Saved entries
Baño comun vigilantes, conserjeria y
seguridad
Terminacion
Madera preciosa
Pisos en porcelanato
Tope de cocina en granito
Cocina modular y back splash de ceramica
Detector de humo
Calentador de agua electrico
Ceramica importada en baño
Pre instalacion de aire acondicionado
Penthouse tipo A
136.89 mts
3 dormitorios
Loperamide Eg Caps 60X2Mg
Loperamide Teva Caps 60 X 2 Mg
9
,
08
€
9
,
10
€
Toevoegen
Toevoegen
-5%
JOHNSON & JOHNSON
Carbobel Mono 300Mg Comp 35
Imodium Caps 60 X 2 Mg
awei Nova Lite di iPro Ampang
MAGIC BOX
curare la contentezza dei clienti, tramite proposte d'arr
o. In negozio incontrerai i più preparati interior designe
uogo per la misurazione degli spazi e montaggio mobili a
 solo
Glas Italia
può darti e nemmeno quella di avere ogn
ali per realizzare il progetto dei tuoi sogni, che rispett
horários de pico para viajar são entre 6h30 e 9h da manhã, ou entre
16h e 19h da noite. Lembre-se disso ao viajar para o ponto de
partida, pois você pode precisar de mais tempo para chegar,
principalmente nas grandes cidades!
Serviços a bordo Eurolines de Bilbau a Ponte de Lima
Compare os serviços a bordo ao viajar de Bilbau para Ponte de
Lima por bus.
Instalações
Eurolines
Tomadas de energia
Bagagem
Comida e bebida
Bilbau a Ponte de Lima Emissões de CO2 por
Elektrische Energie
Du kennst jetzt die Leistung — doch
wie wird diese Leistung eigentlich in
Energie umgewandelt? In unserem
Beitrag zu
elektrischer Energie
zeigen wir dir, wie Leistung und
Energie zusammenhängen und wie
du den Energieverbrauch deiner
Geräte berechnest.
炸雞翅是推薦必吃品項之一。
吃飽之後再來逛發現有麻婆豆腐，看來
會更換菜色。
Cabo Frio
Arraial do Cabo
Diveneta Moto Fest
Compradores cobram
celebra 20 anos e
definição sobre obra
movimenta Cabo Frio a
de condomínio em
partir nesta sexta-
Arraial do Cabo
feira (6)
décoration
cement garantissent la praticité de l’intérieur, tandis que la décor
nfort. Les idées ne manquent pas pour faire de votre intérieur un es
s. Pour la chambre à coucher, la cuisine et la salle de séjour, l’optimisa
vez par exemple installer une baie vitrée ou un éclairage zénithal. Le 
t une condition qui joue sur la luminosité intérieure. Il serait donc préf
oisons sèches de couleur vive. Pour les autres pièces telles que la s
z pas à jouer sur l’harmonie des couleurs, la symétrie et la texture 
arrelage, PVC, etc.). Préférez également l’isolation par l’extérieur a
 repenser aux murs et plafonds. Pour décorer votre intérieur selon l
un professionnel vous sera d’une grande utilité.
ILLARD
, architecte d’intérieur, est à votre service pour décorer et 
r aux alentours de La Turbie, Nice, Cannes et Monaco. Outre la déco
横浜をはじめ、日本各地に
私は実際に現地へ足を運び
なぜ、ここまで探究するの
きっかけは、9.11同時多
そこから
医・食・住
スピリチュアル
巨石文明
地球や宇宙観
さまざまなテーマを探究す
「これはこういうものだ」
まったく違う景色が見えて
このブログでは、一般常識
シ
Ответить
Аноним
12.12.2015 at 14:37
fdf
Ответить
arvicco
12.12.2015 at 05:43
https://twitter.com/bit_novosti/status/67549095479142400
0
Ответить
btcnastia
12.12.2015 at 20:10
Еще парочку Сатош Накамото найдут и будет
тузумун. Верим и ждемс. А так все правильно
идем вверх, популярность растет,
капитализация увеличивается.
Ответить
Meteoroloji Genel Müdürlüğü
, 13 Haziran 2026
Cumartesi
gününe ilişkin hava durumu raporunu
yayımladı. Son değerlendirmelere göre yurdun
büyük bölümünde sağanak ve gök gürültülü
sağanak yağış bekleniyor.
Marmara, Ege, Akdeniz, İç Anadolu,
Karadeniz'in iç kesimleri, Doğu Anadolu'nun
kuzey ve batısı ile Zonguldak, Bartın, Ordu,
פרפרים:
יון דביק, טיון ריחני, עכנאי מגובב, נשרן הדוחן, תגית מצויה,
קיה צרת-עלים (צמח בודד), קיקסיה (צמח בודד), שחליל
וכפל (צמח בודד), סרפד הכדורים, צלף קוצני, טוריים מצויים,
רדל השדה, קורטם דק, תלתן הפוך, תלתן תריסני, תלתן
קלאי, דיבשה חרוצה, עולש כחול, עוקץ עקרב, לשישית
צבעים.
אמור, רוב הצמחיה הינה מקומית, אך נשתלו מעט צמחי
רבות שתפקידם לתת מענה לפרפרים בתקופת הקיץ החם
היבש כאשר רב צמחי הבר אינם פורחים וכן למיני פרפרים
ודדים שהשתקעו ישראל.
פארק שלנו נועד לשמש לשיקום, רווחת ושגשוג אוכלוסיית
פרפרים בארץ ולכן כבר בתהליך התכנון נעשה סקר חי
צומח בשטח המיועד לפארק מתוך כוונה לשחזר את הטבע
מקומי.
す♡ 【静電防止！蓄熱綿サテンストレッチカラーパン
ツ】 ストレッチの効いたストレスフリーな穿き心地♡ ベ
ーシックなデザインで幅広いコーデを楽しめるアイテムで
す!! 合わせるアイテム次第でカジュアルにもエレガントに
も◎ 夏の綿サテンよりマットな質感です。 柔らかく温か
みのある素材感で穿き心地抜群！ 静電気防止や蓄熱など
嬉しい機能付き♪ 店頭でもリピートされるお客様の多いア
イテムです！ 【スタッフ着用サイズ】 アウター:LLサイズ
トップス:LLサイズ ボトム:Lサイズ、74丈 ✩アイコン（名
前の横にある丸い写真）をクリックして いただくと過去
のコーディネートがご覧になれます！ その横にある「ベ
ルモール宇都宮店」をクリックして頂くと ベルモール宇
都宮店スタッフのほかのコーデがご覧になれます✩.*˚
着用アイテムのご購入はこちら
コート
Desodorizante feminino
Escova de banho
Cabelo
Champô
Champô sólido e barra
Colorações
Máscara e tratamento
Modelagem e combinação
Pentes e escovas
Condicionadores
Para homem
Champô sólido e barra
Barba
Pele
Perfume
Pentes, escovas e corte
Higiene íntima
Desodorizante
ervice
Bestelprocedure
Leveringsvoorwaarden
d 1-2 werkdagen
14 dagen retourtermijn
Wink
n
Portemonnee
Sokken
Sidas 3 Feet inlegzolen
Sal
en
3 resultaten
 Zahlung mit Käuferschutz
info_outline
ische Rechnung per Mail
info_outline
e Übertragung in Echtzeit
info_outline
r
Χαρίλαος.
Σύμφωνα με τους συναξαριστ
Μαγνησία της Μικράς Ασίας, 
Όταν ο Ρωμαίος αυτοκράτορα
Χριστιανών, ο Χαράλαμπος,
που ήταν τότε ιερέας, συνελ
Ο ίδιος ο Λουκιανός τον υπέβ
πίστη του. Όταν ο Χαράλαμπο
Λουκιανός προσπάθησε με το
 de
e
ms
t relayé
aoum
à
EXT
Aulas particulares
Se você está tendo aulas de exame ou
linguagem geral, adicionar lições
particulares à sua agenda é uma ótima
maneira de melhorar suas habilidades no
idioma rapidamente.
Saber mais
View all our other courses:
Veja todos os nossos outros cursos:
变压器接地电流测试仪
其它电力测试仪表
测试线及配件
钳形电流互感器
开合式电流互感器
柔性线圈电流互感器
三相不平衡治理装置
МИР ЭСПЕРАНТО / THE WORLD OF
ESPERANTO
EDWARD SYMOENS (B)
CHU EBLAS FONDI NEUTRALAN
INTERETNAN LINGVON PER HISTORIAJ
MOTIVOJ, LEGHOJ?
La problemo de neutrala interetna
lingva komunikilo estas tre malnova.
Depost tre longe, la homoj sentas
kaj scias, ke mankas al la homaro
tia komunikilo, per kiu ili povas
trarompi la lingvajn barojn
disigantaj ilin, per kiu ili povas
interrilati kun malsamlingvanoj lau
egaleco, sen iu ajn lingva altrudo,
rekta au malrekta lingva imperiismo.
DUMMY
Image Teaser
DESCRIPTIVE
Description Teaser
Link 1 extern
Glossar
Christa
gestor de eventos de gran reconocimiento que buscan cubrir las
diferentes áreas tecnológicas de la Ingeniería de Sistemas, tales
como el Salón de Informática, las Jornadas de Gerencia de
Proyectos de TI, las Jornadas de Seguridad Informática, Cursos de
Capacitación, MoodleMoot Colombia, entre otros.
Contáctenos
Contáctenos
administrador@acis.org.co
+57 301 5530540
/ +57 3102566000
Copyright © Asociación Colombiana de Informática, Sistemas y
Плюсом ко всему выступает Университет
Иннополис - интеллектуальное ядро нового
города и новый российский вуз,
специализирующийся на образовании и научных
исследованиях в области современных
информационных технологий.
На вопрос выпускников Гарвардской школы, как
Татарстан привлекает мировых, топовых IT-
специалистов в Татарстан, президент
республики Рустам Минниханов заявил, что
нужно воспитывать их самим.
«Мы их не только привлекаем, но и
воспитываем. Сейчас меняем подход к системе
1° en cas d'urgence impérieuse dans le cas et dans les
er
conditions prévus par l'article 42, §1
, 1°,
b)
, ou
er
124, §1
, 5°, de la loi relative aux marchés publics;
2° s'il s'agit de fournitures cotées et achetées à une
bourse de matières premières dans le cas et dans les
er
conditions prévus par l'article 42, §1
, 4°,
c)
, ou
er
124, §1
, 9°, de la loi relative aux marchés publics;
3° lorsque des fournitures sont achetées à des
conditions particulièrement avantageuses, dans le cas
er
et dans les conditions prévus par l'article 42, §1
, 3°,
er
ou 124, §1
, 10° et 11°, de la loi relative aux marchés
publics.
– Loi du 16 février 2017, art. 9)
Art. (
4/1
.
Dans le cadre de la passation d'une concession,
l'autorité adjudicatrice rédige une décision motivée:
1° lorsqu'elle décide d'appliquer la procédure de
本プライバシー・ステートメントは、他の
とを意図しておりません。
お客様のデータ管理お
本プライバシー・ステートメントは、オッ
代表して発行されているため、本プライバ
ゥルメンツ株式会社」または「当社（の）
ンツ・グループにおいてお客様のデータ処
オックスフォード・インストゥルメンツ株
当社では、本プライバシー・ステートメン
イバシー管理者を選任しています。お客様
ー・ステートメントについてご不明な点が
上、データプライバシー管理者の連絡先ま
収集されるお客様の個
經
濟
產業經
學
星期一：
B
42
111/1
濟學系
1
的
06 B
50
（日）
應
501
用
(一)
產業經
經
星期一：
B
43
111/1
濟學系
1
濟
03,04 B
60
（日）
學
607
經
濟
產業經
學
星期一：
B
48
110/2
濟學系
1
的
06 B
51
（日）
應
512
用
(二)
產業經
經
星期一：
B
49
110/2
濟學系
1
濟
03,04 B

Written task
Extract every line from the rows above that contains the string "particulares". Matching is case-sensitive.

Written response
Aulas particulares
particulares à sua agenda é uma ótima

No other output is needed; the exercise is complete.